• **Problem a**
Name every member of the examining committee listed on the thesis page below.

• **Text provided**
----------------------------------------

Ayuda
Ir al contenido

Dialnet


Essays on specification tests for conditional hazard and distribution models

  • Autores: Rui Cui
  • Directores de la Tesis: Miguel Angel Delgado González (dir. tes.)
  • Lectura: En la Universidad Carlos III de Madrid ( España ) en 2019
  • Idioma: español
  • Tribunal Calificador de la Tesis: Winfried Stute (presid.), Carlos Velasco Gómez (secret.), Javier Hidalgo (voc.)
  • Programa de doctorado: Programa de Doctorado en Economía por la Universidad Carlos III de Madrid
  • Materias:
  • Enlaces
  • Resumen
    • In this thesis, we discuss the application of principal component analysis (PCA) in specification testing for statistic models. Model check is essential because inferences from an incorrectly specified model can be very misleading. However, when we apply a model checking technique, say using a test statistic, only knowing whether the null model should be rejected provides little information. We also want to know when the model fails, which particular aspects of the data are responsible for such rejection. This raises the question of whether the information in the test can be partitioned into some pieces, each of which measures some distinctive aspect of the data. If possible, we will also study the significance of each piece. This will be much more informative and give us a detailed picture of the nature of the deviation and may suggest some sort of natural alternative. Such a partition can be obtained through principal component decomposition (PCD), the orthogonal decomposition of the test statistic and the pieces are called its principal components (PCs). These PCs play an important role in testing problem---they serve as ``special experts'' when detecting certain deviations and in many cases, one may expect that the main source of deviations only come from the first few.

----------------------------------------

• **Data section**

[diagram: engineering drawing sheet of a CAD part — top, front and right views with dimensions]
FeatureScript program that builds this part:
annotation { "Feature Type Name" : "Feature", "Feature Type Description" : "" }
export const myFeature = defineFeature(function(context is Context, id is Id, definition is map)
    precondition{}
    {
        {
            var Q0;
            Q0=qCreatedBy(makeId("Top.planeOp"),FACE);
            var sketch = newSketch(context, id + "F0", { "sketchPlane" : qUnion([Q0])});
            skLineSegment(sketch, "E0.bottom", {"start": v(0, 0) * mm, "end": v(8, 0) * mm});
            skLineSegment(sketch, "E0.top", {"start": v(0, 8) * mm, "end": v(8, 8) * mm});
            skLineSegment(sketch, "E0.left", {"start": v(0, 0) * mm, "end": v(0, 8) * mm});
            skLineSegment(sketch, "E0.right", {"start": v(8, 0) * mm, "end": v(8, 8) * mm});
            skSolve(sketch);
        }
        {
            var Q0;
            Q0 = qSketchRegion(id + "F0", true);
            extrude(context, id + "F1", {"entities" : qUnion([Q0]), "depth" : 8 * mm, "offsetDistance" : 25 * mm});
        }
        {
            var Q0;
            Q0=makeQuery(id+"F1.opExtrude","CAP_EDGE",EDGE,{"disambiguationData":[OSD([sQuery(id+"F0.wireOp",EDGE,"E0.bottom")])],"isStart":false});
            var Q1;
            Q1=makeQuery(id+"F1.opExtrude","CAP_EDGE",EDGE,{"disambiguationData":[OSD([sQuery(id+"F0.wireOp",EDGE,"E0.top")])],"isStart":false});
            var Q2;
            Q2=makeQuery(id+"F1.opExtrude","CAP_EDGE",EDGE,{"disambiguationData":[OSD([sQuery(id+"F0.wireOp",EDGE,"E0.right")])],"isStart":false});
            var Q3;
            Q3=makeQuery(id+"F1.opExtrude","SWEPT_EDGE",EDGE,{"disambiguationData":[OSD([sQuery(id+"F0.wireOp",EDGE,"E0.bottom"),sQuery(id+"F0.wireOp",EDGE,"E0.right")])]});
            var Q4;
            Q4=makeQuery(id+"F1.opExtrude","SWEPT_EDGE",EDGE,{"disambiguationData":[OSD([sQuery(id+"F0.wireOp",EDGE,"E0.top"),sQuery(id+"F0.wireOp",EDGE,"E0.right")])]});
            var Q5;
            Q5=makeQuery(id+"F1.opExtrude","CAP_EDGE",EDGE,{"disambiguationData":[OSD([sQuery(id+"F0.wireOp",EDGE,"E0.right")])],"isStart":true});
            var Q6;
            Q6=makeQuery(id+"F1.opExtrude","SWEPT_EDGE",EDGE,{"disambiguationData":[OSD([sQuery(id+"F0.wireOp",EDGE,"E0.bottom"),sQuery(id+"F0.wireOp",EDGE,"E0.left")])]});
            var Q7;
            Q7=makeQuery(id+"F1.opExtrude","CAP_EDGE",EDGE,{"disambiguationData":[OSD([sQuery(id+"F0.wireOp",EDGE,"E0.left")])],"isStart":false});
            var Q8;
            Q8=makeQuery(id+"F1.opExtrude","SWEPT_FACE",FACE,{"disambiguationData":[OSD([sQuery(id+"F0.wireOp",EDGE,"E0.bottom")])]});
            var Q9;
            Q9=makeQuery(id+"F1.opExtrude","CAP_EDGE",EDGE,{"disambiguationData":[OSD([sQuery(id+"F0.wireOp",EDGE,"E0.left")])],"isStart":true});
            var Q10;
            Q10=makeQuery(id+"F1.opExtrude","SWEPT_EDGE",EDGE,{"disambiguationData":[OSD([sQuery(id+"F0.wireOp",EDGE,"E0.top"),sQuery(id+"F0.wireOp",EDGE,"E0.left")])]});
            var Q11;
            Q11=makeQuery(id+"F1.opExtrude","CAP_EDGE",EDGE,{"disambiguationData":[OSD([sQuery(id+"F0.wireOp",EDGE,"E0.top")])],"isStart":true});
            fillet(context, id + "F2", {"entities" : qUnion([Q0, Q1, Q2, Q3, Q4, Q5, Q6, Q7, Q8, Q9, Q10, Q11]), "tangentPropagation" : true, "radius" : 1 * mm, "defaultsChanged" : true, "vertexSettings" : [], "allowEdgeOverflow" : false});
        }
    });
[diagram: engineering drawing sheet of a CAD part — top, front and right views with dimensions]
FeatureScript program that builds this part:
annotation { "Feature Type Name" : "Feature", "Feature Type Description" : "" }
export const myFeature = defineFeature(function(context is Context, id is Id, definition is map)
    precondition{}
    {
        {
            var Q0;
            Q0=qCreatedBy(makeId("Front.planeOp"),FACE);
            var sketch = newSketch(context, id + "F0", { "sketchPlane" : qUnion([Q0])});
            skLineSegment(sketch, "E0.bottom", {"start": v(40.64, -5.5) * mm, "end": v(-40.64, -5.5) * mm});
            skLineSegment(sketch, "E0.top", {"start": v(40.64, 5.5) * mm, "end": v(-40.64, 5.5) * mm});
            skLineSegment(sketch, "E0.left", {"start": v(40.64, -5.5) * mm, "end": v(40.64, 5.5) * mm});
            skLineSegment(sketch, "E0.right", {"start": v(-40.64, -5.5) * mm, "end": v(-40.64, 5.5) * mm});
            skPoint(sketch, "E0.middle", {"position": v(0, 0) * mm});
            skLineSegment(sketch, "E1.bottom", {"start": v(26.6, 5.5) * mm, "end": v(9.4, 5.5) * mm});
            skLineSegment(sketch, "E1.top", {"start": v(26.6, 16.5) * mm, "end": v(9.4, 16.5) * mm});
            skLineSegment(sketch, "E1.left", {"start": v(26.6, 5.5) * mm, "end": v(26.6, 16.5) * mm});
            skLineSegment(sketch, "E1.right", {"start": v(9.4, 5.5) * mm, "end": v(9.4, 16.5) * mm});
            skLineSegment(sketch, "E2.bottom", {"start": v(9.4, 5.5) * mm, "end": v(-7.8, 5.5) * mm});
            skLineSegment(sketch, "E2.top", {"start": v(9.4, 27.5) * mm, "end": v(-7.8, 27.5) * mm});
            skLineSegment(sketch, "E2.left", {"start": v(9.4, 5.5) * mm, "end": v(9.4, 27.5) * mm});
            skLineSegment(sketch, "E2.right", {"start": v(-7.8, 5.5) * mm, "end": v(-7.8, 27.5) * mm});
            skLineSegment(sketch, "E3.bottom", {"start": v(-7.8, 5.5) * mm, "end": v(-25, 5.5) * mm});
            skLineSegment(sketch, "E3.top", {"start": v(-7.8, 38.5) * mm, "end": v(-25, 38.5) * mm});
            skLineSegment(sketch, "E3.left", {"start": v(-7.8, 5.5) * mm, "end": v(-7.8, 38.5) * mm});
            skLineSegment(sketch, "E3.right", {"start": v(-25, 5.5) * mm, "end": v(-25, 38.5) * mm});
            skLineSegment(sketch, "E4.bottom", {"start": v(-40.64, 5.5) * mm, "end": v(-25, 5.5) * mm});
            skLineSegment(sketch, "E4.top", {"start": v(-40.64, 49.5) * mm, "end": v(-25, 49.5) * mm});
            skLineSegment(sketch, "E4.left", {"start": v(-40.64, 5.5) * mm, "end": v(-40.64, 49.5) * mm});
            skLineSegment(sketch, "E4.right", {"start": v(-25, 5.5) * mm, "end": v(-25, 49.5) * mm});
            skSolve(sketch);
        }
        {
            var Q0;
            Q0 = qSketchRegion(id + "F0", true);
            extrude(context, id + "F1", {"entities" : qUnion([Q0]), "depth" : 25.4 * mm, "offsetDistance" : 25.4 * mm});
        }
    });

----------------------------------------

• **Problem b**
Count the lines in the entries above that contain the string "qCreatedBy". Reply with the number only.

• **Task solution a**
Winfried Stute, Carlos Velasco Gómez, Javier Hidalgo

• **Task solution b**
2